Somehow, though, it was still a shock when my rat rotted, despite my clear lack of skill when putting him together; it isn’t often that we encounter decay in our sanitised present.[iv] A week or so after he emailed, I met Peter to find out for myself what ‘very sorry looking’ looked like. It was the first time I had been into his office since the pandemic introduced us all to an abrupt new experience of time. The rat was both hardened and crumpling, a fading white-yellow body just visible within the sweaty plastic. Moths the colour of sand traversed the skin surface, I could make out clutches of eggs clinging to the places where hair had once grown. I was disgusted, but it also felt like a fitting end to my PhD and this period of thinking about lively death in the past. The rat was a tiny living landscape within the wider ecosystem of Peter’s office with its books, papers and maps, animal skulls, lumps of wood, tea caddies and view of nesting squirrels.

The rotting Rat in 2022

The question remained of what to do with these disconcerting animal remains, and we decided to dispose of the rat. Whilst I felt a little compelled to see this temporal process through to the bitter end, neither of us could stomach the practicalities. The rat confirmed my thinking that, as environmental historians, we should endeavour to follow the traces of liveliness when they are offered up by our sources. Even within the most unpromising of case studies, for instance the tales of extraction, extinction and death that are central to museum collection, environmental actors were not necessarily entirely deadened and silenced. They were sites of multispecies exchange, and often continued to play a role in shaping peoples’ emotions and actions – and their experience of time.

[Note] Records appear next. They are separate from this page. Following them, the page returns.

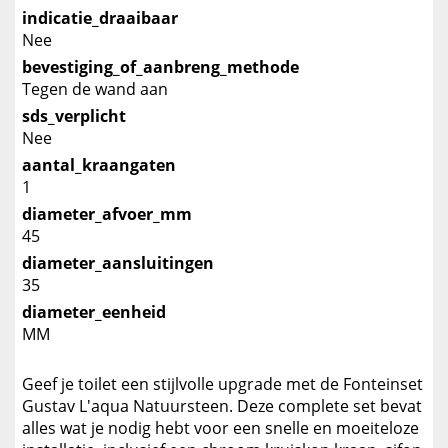
indicatie_draaibaar
Nee
bevestiging_of_aanbreng_methode
Tegen de wand aan
sds_verplicht
Nee
aantal_kraangaten
1
diameter_afvoer_mm
45
diameter_aansluitingen
35
diameter_eenheid
MM
Geef je toilet een stijlvolle upgrade met de Fonteinset
Gustav L'aqua Natuursteen. Deze complete set bevat
alles wat je nodig hebt voor een snelle en moeiteloze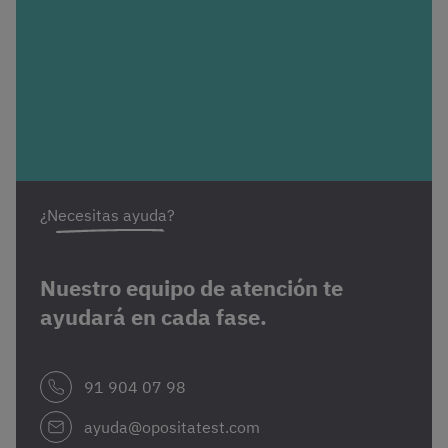
¿Necesitas ayuda?
Nuestro equipo de atención te
ayudará en cada fase.
91 904 07 98
ayuda@opositatest.com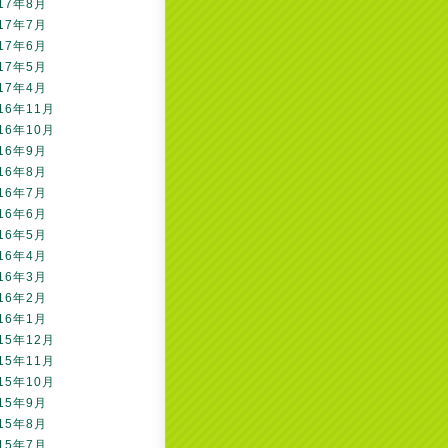
17年8月
17年7月
17年6月
17年5月
17年4月
16年11月
16年10月
16年9月
16年8月
16年7月
16年6月
16年5月
16年4月
16年3月
16年2月
16年1月
15年12月
15年11月
15年10月
15年9月
15年8月
15年7月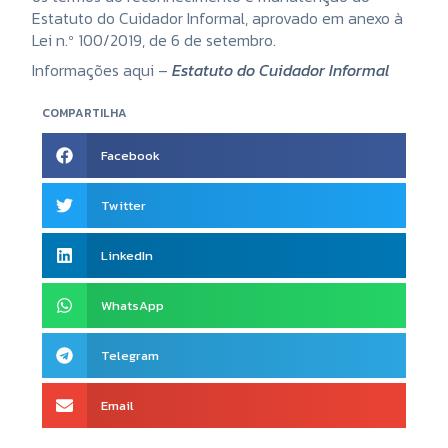
Estatuto do Cuidador Informal, aprovado em anexo à
Lei n.º 100/2019, de 6 de setembro.
Informações aqui –
Estatuto do Cuidador Informal
COMPARTILHA
Facebook
Twitter
LinkedIn
WhatsApp
Telegram
Email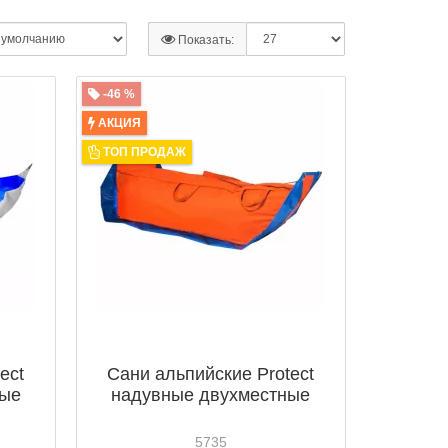
Показать:
-46 %
АКЦИЯ
ТОП ПРОДАЖ
ect
Сани альпийские Protect
ные
надувные двухместные
5735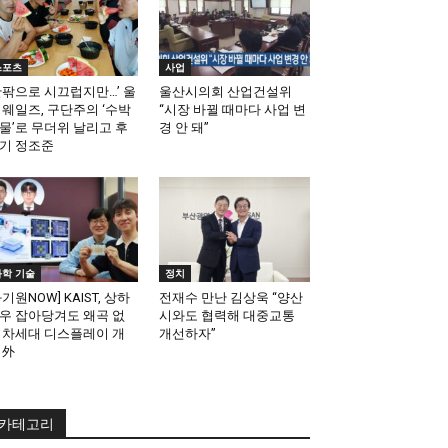
스포츠
사업
안팎으로 시끄럽지만…’ 울
울산시의회 산업건설위
 웨일즈, 구단주의 ‘수박
“시장 바뀔 때마다 사업 변
물’로 무더위 날리고 후
경 안 돼”
기 정조준
과학 기술
정치
과기원NOW] KAIST, 상하
전재수 만난 김상욱 “양산
우 잡아당겨도 왜곡 없
시와도 협력해 대중교통
 차세대 디스플레이 개
개선하자”
 外
카테고리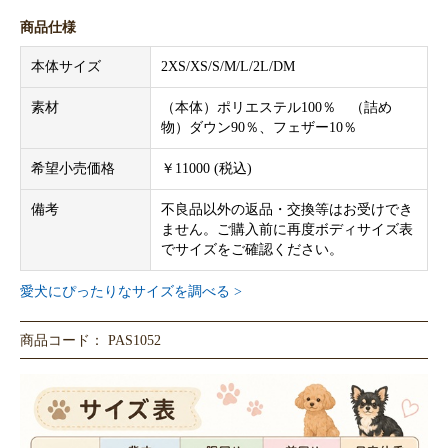
商品仕様
本体サイズ
2XS/XS/S/M/L/2L/DM
素材
（本体）ポリエステル100％ （詰め
物）ダウン90％、フェザー10％
希望小売価格
￥11000 (税込)
備考
不良品以外の返品・交換等はお受けでき
ません。ご購入前に再度ボディサイズ表
でサイズをご確認ください。
愛犬にぴったりなサイズを調べる >
商品コード： PAS1052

Dr Alice Would is a lecturer in Imperial and Environmental History at the University of Bristol. She completed her PhD on the taxidermy trade in the long nineteenth century in Britain and empire in 2021.


[i] Alice Would, ‘Sensing Taxidermy in the Present’, Environmental History Now (2019)

[ii]  Charles Peel, Somaliland: Being an Account of Two Expeditions into the Far Interior, Together with a Complete List of Every Animal and Bird Known to Inhabit that Country, and a List of the Reptiles Collected by the Author (London: F. E. Robinson & Co, 1900), 118-9.

[iii] Letter to the Oxford Theatre, 2 May 1996, RAMM Archive.

[iv] For more on rot see: Caitlin DeSilvey, Curated Decay (Minneapolis: University of Minnesota Press, 2017); Jamie Lorimer, ‘Rot’, Environmental Humanities, 8 (2016), 235–39.